The records:
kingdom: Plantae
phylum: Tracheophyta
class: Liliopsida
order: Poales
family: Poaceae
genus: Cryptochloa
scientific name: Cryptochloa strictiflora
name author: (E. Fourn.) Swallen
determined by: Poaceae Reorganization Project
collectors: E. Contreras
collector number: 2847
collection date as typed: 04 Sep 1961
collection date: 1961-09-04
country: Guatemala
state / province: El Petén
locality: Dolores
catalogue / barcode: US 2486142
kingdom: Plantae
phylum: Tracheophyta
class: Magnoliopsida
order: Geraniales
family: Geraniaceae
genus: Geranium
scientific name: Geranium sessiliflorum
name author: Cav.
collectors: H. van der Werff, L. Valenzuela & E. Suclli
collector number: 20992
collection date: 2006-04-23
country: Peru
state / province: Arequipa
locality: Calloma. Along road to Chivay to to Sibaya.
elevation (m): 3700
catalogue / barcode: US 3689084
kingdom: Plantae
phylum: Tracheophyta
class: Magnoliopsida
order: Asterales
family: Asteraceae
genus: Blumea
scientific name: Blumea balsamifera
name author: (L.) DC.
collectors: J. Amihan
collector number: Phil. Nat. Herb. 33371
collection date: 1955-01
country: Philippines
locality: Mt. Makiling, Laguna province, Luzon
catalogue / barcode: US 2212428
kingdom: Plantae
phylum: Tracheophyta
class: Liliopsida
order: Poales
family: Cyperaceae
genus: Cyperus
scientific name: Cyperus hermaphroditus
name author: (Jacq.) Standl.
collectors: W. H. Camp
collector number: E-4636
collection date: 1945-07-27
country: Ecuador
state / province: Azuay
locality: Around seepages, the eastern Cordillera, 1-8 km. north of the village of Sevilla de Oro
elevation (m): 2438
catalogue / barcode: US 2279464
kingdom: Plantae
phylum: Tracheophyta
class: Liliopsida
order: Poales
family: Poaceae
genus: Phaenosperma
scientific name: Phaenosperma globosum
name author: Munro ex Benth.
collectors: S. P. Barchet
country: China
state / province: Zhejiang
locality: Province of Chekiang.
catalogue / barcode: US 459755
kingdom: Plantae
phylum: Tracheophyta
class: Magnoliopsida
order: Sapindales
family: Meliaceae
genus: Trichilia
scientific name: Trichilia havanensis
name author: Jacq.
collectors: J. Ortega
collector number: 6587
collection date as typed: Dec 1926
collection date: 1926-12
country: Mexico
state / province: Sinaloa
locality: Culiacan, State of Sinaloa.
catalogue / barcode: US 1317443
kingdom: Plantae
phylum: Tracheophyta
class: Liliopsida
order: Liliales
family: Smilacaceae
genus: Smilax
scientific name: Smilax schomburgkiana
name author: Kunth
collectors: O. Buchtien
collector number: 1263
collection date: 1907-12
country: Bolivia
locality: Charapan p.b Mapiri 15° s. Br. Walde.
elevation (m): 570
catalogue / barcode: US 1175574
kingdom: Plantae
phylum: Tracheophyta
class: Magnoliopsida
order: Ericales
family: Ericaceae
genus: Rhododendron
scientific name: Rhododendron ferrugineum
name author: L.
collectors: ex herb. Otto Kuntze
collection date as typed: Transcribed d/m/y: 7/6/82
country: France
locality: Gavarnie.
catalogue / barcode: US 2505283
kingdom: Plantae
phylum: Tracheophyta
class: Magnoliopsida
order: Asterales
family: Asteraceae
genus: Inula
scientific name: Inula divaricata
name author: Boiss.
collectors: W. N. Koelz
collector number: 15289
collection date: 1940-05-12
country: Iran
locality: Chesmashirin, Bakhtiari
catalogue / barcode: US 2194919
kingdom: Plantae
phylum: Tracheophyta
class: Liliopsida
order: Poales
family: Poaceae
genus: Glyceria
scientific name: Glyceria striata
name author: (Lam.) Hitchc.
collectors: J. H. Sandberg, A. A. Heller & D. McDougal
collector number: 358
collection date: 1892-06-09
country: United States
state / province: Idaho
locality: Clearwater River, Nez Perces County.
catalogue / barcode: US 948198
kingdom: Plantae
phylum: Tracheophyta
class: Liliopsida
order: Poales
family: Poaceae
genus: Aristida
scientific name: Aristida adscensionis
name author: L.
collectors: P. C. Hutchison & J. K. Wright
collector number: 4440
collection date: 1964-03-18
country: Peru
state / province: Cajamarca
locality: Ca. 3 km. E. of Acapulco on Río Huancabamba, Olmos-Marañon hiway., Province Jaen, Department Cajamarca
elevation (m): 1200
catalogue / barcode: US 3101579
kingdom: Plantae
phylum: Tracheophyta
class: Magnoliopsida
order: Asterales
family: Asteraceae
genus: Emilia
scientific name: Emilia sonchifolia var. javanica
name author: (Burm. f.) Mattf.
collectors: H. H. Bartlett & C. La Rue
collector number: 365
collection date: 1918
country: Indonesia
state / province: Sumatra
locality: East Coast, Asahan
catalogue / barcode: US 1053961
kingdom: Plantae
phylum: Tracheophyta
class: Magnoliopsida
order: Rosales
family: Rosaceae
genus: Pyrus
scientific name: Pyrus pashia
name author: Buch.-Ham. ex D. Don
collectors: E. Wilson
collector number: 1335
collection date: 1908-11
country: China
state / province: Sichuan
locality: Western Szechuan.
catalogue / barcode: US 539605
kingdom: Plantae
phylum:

Aim: State the number of lines in the data that contain the word "elevation". Give the number alone.

Solution to this exercise: 4